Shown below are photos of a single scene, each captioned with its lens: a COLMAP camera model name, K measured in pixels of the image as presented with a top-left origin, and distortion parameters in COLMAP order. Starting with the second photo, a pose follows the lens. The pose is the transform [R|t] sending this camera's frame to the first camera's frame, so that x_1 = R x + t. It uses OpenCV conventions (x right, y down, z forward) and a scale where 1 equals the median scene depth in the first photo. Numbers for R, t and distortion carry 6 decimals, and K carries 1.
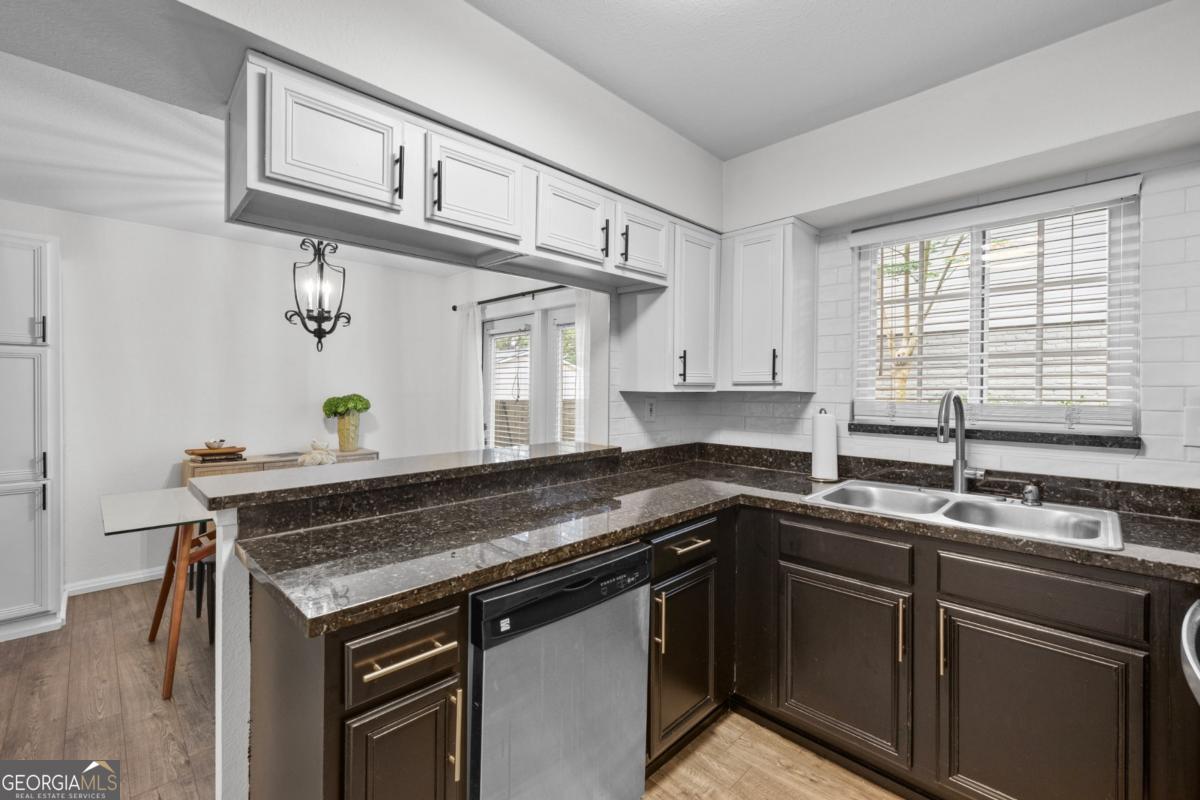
lens RADIAL K [[509.5, 0, 589.5], [0, 509.5, 397.3], [0, 0, 1]] dist [0.002774, -0.001063]
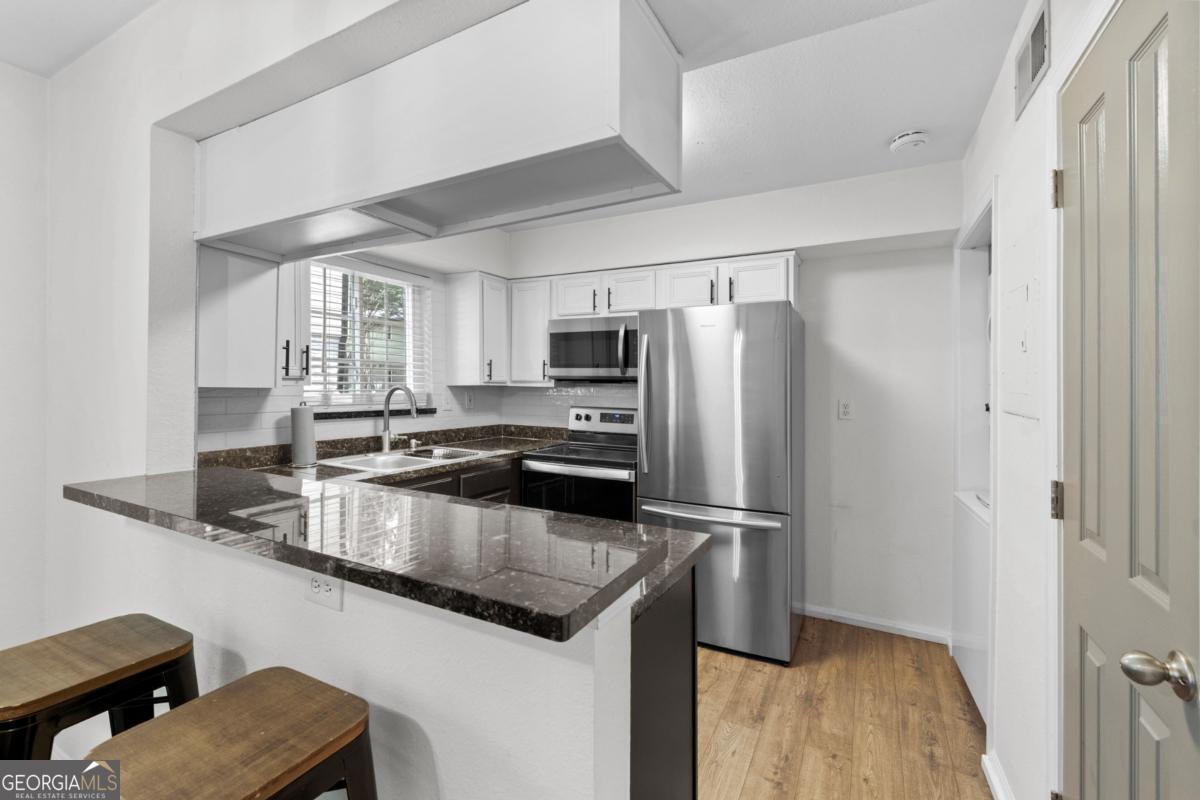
lens RADIAL K [[509.5, 0, 594.4], [0, 509.5, 388.5], [0, 0, 1]] dist [0.002774, -0.001063]
pose [[-0.298197, -0.011580, 0.954434, -0.893736], [0.004319, 0.999900, 0.013481, -0.020743], [-0.954495, 0.008142, -0.298117, 0.838408]]
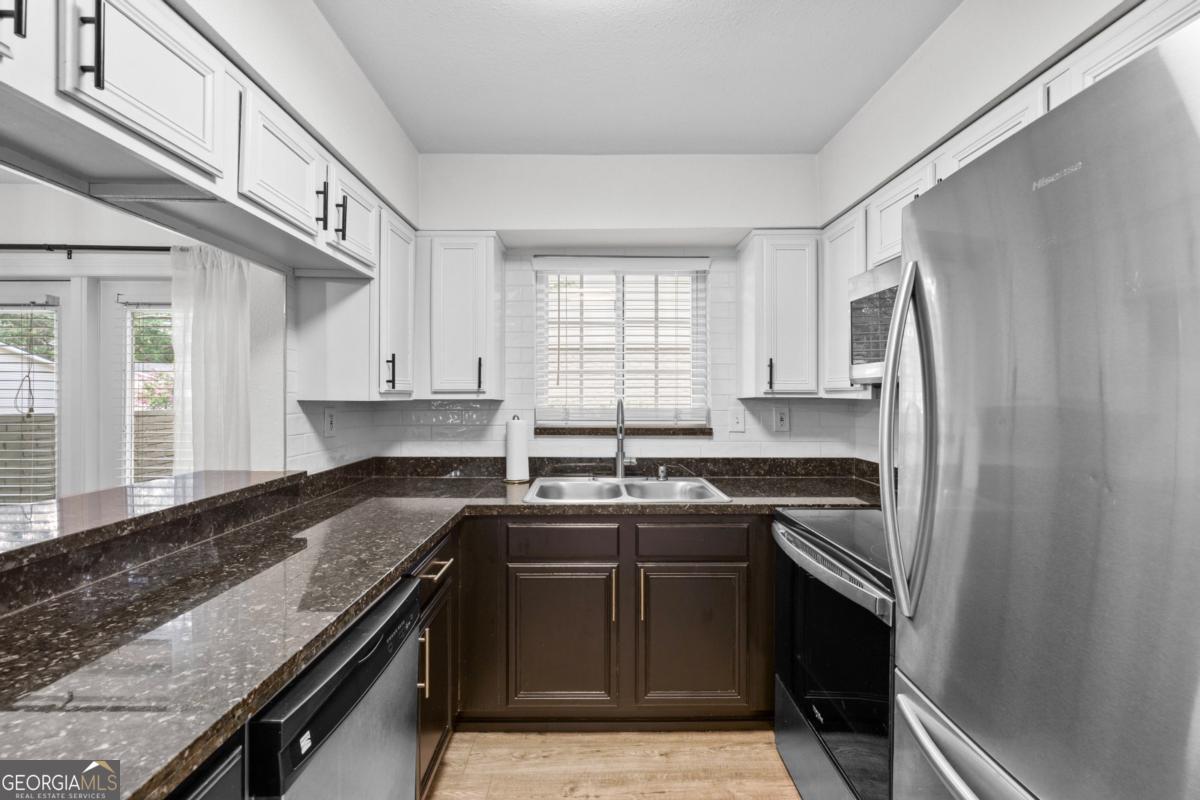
lens RADIAL K [[509.5, 0, 600.6], [0, 509.5, 407.4], [0, 0, 1]] dist [0.002774, -0.001063]
pose [[0.696609, -0.017233, 0.717244, -0.220556], [0.013025, 0.999850, 0.011373, -0.004821], [-0.717333, 0.001420, 0.696729, 0.137810]]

· · · · · · ·

TASK BRIEF: Reproduce every line of the listing above without any changes, but leave the pictures out of your answer.

WRITTEN SOLUTION:
Shown below are photos of a single scene, each captioned with its lens: a COLMAP camera model name, K measured in pixels of the image as presented with a top-left origin, and distortion parameters in COLMAP order. Starting with the second photo, a pose follows the lens. The pose is the transform [R|t] sending this camera's frame to the first camera's frame, so that x_1 = R x + t. It uses OpenCV conventions (x right, y down, z forward) and a scale where 1 equals the median scene depth in the first photo. Numbers for R, t and distortion carry 6 decimals, and K carries 1.
lens RADIAL K [[509.5, 0, 589.5], [0, 509.5, 397.3], [0, 0, 1]] dist [0.002774, -0.001063]
lens RADIAL K [[509.5, 0, 594.4], [0, 509.5, 388.5], [0, 0, 1]] dist [0.002774, -0.001063]
pose [[-0.298197, -0.011580, 0.954434, -0.893736], [0.004319, 0.999900, 0.013481, -0.020743], [-0.954495, 0.008142, -0.298117, 0.838408]]
lens RADIAL K [[509.5, 0, 600.6], [0, 509.5, 407.4], [0, 0, 1]] dist [0.002774, -0.001063]
pose [[0.696609, -0.017233, 0.717244, -0.220556], [0.013025, 0.999850, 0.011373, -0.004821], [-0.717333, 0.001420, 0.696729, 0.137810]]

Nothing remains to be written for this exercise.